Auto Sales Set to Surge

According to R.L. Polk & Co., the average age of cars and trucks in the U.S. is rising to a record 10.8 years due to the economy. Analysts feel this demand will boost sales in January, which will be the third gaining year in a row, the longest streak since 2000. Declining unemployment and a new demand for cars and trucks may drive up sales more than 6 percent to 13.6 million for the year.

Consumers like Martha Patterson are the reason for the record-breaking auto age. When she started her real-estate career in the 1990s, she was able to buy a new car every five or six years. Since the housing market collapsed, she has not been able to afford one. “I just kept holding onto my car,” said Patterson recalling how her annual commissioned sales dropped from $5 million to $1 million. “I wanted a new one, but it’s really hard to get a decent deal when you’re not making steady income.”

Toyota Motor Corp. (NYSE:TM) and Honda Motor Co. (NYSE:HMC) are expected to make the biggest gains. Loyal buyers to those companies held off buying last year while the companies faced production disruptions caused by the earthquake and tsunami in Japan and floods in Thailand. Toyota sales may gain for a third consecutive month, rising 7 percent, though Honda deliveries may drop 1.2 percent.

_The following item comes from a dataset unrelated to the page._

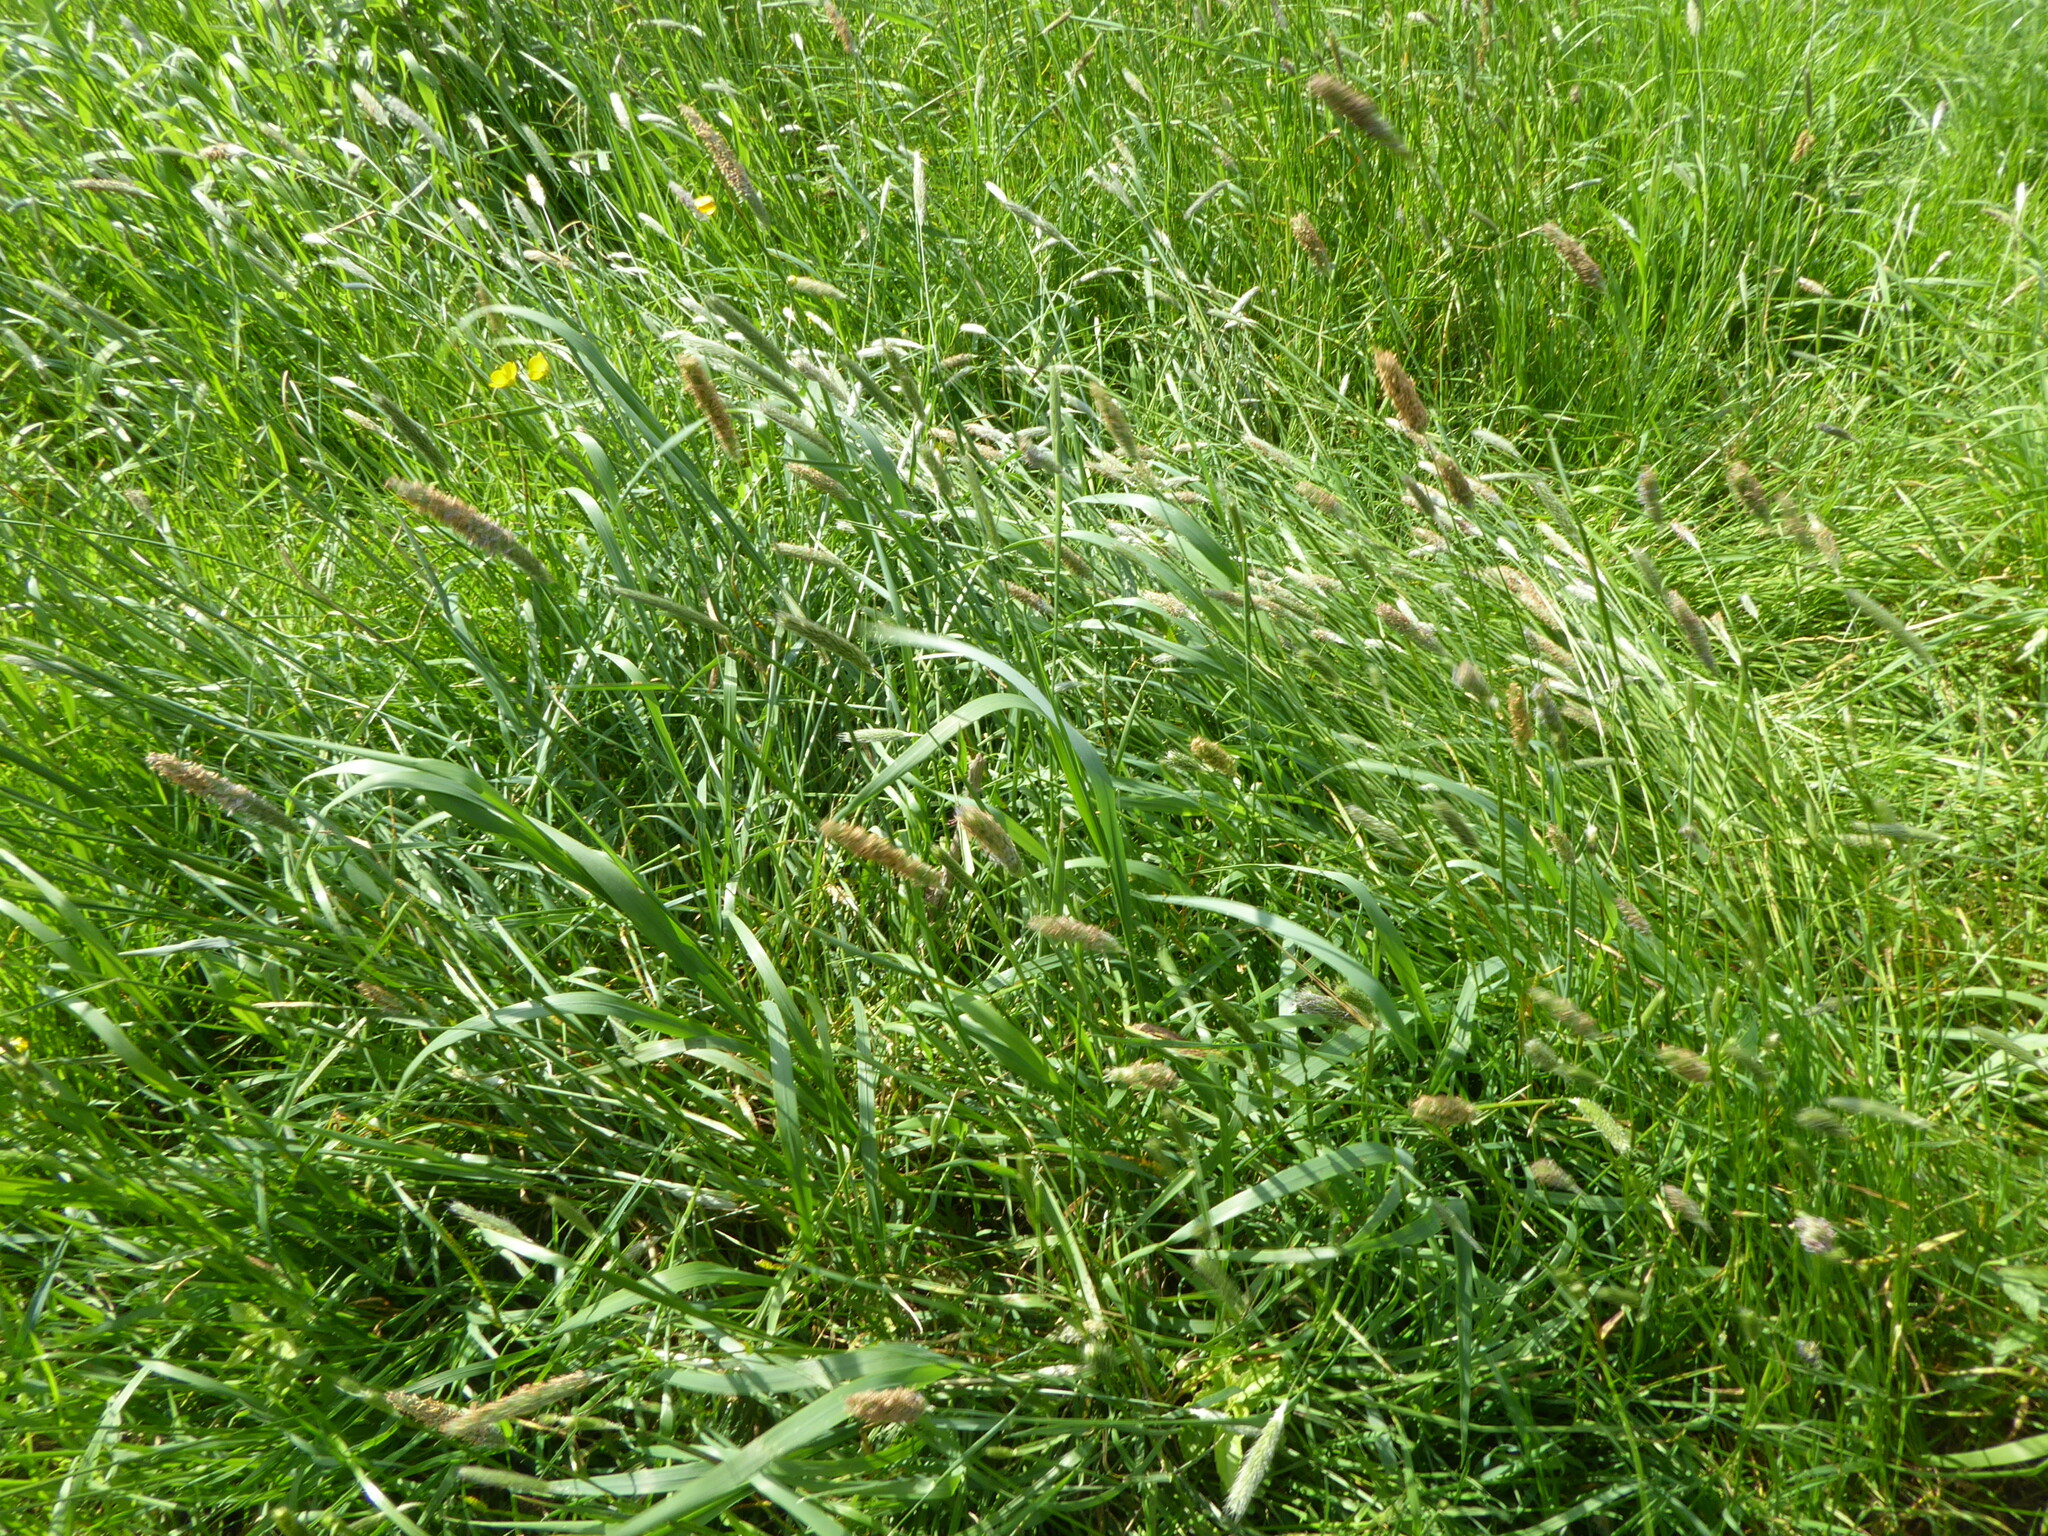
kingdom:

Chrysler Group LLC and Kia Motors Corp. are expected to lead auto-sales growth for January, supported by progression from Japanese automakers rebounding into full production. Chrysler may increase deliveries by 32 percent making for the company’s 22nd consecutive monthly sales gain. Hyundai and Kia combined are expected to make 18 percent more vehicles than a year earlier making for their 17th straight monthly sales increase.

Nissan Motor Co. may increase sales 7.6 percent and Ford Motor Co. (NYSE:F) deliveries may jump 7.9 percent. General Motors Co. (NYSE:GM) is expected sell 7.3 percent fewer cars than last year. “Unlike last January, pricing discipline is maintained,” Brian Johnson, a New York-based analyst for Barclays Capital, wrote in a January 26 research note. GM’s average spending on incentives per vehicle may drop 21 percent from a year earlier, with Toyota’s and Chrysler’s declining 17 percent and 10 percent, respectively.

The new-car market also will not be competing with the three or four-year-old cars either, whose availability is expected to decline by 5.7 million. Shoppers with older models may get less at trade-in, but they also may not owe money on their car. “New-vehicle buyers are usually trading in three-, four, five-year-old vehicles,” Thomas Webb, chief economist for Manheim Consulting, said in an interview. “They will be trading in an older vehicle now, which means they might have actually paid off the loan and have some positive equity. That’s supportive to the new-vehicle market.”